Democrats disappointed by their senators’ postelection compromise over the government shutdown insist that their party must be more radical, more confrontational, more Trumpy, more trollish, “ruthlessly pragmatic,” as Yasmin Radjy of progressive voter-turnout group Swing Left put told the Washington Post. But there is some question-begging in the formulation “ruthlessly pragmatic. Running angrier, more extreme campaigns, pushing ruthless procedural and legalistic maximalism limited only by the principle “that it is within the laws and constitutions of the state,” as Maryland Senate President Bill Ferguson puts it in the same report, might be a winning strategy—in Tribeca and Brooklyn, in Chicago, in Austin and San Antonio. But the Democrats already have those voters pretty well locked up: Democrats have been winning Austin and its county (Travis) by an average of 42 points for years. But Trump won big in some heavily Hispanic rural counties.

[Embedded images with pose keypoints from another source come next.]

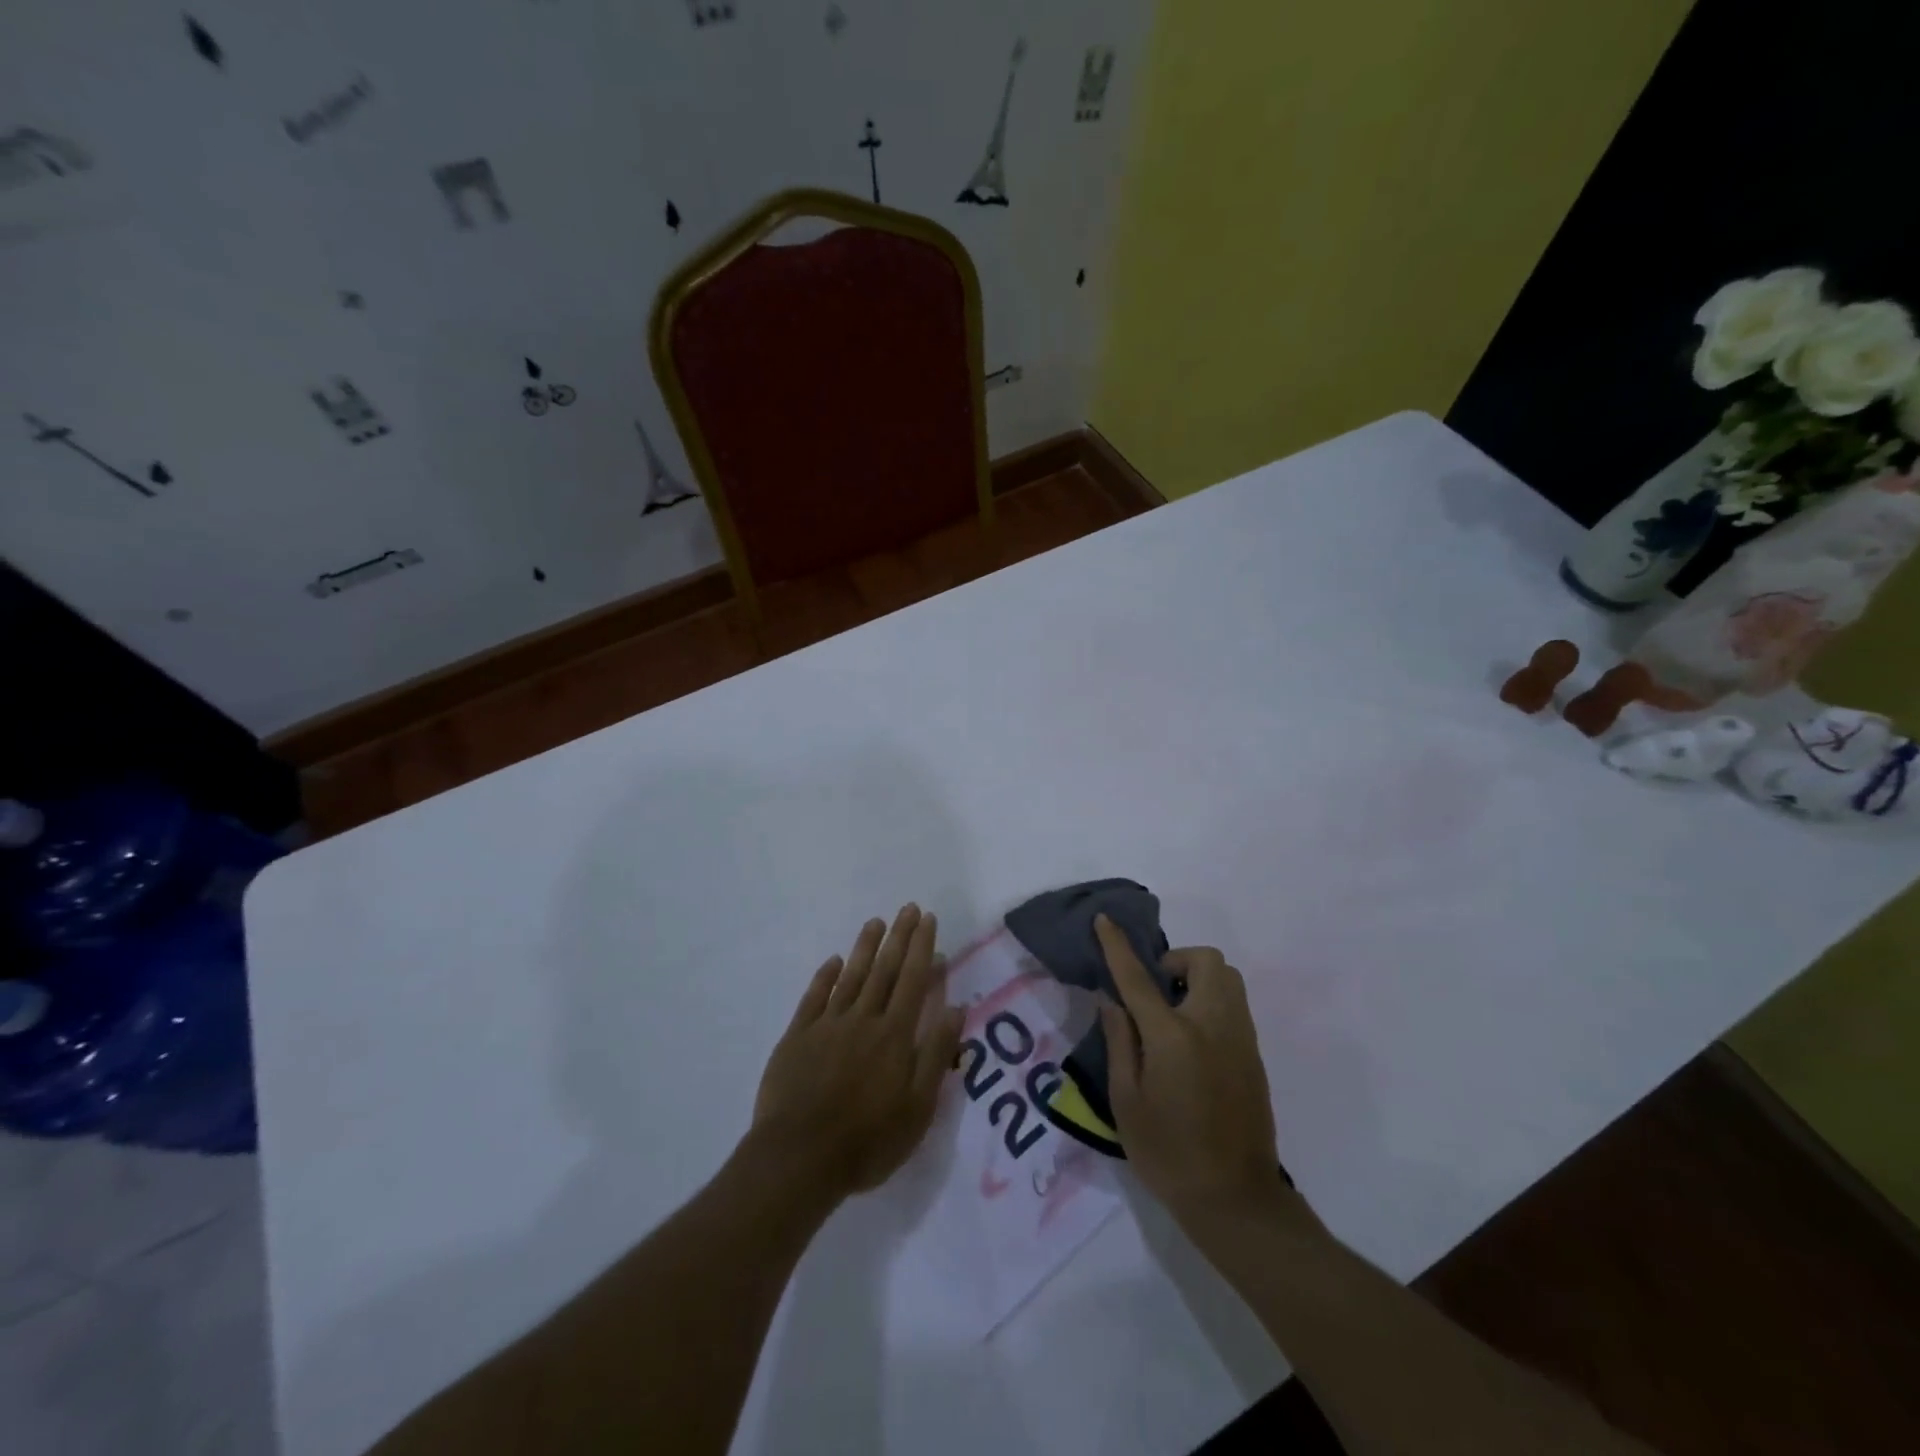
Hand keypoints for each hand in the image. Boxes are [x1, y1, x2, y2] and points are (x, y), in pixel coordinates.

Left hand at [752, 905, 964, 1201]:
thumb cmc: (867, 1141)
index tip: (928, 919)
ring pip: (851, 976)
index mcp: (894, 1035)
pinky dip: (825, 976)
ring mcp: (827, 1025)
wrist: (798, 1158)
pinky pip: (814, 997)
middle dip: (899, 937)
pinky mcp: (797, 1037)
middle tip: (907, 908)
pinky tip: (834, 961)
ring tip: (876, 922)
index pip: (913, 980)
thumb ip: (937, 1054)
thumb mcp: (918, 1109)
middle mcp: (863, 1019)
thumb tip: (956, 1008)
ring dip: (865, 947)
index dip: (922, 948)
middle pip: (884, 970)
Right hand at [1095, 915, 1287, 1227]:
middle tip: (1155, 993)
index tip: (1105, 920)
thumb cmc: (1168, 1153)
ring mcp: (1240, 1038)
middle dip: (1177, 961)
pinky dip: (1212, 1001)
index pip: (1139, 977)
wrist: (1235, 1200)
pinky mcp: (1254, 1055)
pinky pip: (1235, 1005)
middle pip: (1206, 961)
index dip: (1118, 945)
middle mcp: (1213, 1025)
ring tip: (1173, 1013)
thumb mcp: (1126, 1101)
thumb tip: (1113, 1002)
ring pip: (1228, 978)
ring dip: (1198, 978)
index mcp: (1174, 1036)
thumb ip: (1119, 1042)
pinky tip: (1193, 1040)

Rural voters may be disproportionately dependent on certain kinds of government services, and their families often depend on income and benefits associated with government employment, but they are not left-wing radicals either as a matter of policy preference or as a matter of temperament. Trump won Texas with only 52 percent in 2020, a showing slightly inferior to his 2016 performance in the state. Trump won Texas with a better showing in 2024 (56 percent), but not because the left-wing crazies in Austin were too stoned to make it to the polls: He increased his share in part because he improved on Republicans’ rural advantage, extending it into such largely Hispanic rural counties as Maverick and Starr. Trump did not run in those counties as a socialist talking about income redistribution and intersectionality: He ran as a guy bitching about high prices at the grocery store.

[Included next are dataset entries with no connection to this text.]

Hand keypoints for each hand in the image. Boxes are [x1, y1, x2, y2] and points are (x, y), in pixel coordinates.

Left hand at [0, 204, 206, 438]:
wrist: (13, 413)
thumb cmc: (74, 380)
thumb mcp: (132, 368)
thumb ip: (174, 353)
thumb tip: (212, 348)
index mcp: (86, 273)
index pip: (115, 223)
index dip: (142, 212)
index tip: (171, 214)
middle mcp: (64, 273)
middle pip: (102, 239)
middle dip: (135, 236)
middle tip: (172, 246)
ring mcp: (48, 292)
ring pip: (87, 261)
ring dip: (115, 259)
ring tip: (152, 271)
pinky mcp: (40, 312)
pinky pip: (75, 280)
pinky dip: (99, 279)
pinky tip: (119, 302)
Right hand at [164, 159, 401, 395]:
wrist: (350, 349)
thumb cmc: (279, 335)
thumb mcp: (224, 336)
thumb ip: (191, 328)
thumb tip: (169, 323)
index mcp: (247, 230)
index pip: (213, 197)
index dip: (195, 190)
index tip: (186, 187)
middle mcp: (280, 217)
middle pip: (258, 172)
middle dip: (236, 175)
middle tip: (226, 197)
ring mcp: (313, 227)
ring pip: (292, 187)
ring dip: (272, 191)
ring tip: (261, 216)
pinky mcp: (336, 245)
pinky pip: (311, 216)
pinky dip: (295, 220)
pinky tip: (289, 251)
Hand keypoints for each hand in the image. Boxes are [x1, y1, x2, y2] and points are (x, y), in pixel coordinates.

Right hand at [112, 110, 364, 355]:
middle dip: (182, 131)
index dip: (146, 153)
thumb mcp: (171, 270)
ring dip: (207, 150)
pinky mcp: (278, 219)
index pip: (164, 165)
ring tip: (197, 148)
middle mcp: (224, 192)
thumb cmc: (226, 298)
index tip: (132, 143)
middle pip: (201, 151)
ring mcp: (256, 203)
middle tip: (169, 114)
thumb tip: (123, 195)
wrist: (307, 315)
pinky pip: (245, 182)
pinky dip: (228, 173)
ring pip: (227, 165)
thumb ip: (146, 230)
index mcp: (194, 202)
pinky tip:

And Trump, being Trump, has repaid rural America for its support by screwing over America’s farmers with his imbecilic anti-trade policies and an undisciplined fiscal attitude that has helped to keep inflation abnormally high and, hence, interest rates higher than many had hoped or expected. There are votes there in the countryside to be had by those willing to fight for them—they probably should not send the incoming mayor of New York City to do the asking, but one would think that would be obvious enough even for Democrats.

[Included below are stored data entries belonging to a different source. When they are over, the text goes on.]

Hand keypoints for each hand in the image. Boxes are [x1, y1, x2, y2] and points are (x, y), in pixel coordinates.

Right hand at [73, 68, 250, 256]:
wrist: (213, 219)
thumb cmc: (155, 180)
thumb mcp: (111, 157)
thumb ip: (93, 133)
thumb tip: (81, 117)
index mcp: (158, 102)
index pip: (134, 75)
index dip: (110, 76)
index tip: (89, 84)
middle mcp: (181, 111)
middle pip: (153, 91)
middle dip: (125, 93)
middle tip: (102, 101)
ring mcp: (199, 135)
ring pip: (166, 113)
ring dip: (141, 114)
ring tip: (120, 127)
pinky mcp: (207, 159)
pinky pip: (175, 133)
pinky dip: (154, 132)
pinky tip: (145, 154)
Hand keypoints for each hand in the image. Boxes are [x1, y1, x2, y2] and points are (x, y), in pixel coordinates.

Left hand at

It may very well be the case that ruthlessness is not, in fact, pragmatic—that ruthlessness contributes to polarization and to us-vs.-them tribalism that serves Democrats pretty well in places they are going to win, anyway, but costs them in places where they might find new allies. And if Democrats cannot find new allies while the Republican Party is operating as a full-time personality cult in the service of a retired game-show host and quondam pornographer who already has tried to stage one coup d’état and may very well try again—then even Captain Obvious won’t be able to save them.